L’affiche de Gukoroku

TANAKA (Satoshi TSUMABUKI), un journaliste qui traverse une période difficile suite à l’internement de sa soeur, convainc son rédacteur en chef de le laisser enquêter sur une affaire de triple meurtre non-élucidée qui a défrayé la chronique un an avant. Il va rencontrer les proches des victimes et lever le voile sur des personnalités beaucoup plus sombres et complexes qu’il semblait.

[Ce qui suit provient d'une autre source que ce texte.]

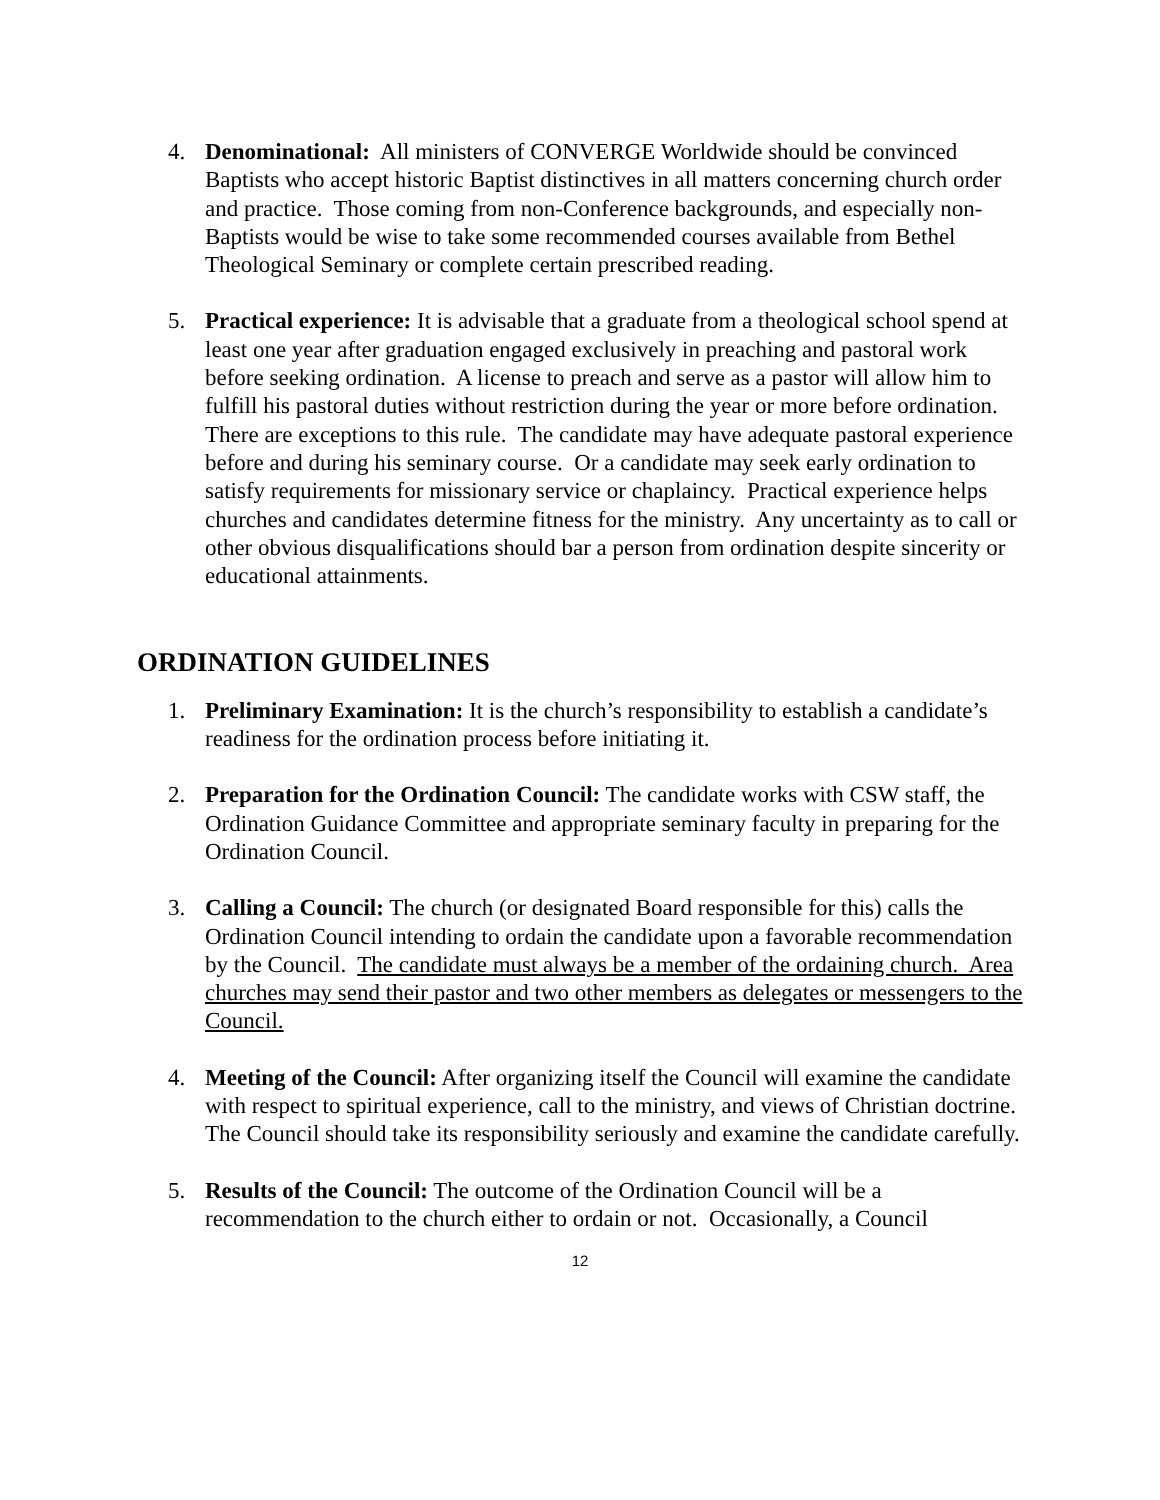4. Denominational: All ministers of CONVERGE Worldwide should be convinced Baptists who accept historic Baptist distinctives in all matters concerning church order and practice. Those coming from non-Conference backgrounds, and especially non-Baptists would be wise to take some recommended courses available from Bethel Theological Seminary or complete certain prescribed reading.
5. Practical experience: It is advisable that a graduate from a theological school spend at least one year after graduation engaged exclusively in preaching and pastoral work before seeking ordination. A license to preach and serve as a pastor will allow him to fulfill his pastoral duties without restriction during the year or more before ordination. There are exceptions to this rule. The candidate may have adequate pastoral experience before and during his seminary course. Or a candidate may seek early ordination to satisfy requirements for missionary service or chaplaincy. Practical experience helps churches and candidates determine fitness for the ministry. Any uncertainty as to call or other obvious disqualifications should bar a person from ordination despite sincerity or educational attainments.
ORDINATION GUIDELINES
1. Preliminary Examination: It is the church’s responsibility to establish a candidate’s readiness for the ordination process before initiating it.
2. Preparation for the Ordination Council: The candidate works with CSW staff, the Ordination Guidance Committee and appropriate seminary faculty in preparing for the Ordination Council.
3. Calling a Council: The church (or designated Board responsible for this) calls the Ordination Council intending to ordain the candidate upon a favorable recommendation by the Council. The candidate must always be a member of the ordaining church. Area churches may send their pastor and two other members as delegates or messengers to the Council.
4. Meeting of the Council: After organizing itself the Council will examine the candidate with respect to spiritual experience, call to the ministry, and views of Christian doctrine. The Council should take its responsibility seriously and examine the candidate carefully.
5. Results of the Council: The outcome of the Ordination Council will be a recommendation to the church either to ordain or not. Occasionally, a Council
12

Premier long métrage de Kei ISHIKAWA, Gukoroku est l’adaptation d’un roman de Tokuro NUKUI. Le réalisateur, présent lors du festival, qualifiait ses personnages comme constituant un portrait fidèle de la population tokyoïte. Et le moins que l’on puisse dire, c’est qu’il y porte un regard extrêmement noir et pessimiste sur ses contemporains.
Le film se présente ainsi comme un thriller à twists (au pluriel) dès une première scène très réussie qui présente le personnage de TANAKA.
L’esthétique du film – qui a remporté le prix de la meilleure image lors du festival – est soignée, dans un style sombre, mais sans atteindre l’originalité de Tokyo Night Sky is Always the Densest shade of blue, ou la maestria de Rage.
Au final, on a là un film extrêmement sombre et sans espoir (là ou Rage s’attachait à l’humanité de ses personnages). Il s’agit certes d’une adaptation, mais le réalisateur semble vouloir enfoncer le clou le plus profondément possible dans le glauque, ce qui n’est pas sans laisser un spectateur, qui n’a finalement aucun personnage auquel se rattacher, fort perplexe à l’issue de la projection. Le film reste intéressant, notamment dans la manière dont il révèle peu à peu la psychologie de ses personnages, mais in fine, un peu vain et gratuit.

 

 

En dehors de Gukoroku, le palmares de ce Kinotayo 2017 a récompensé le documentaire Trace of Breath, sur un semencier de Fukushima (prix du jury) et, ex-æquo du prix Soleil d’Or du meilleur long métrage, The Long Excuse, Close-Knit et Oh Lucy !, trois films que nous aborderons dans la seconde partie de ce retour sur le Kinotayo.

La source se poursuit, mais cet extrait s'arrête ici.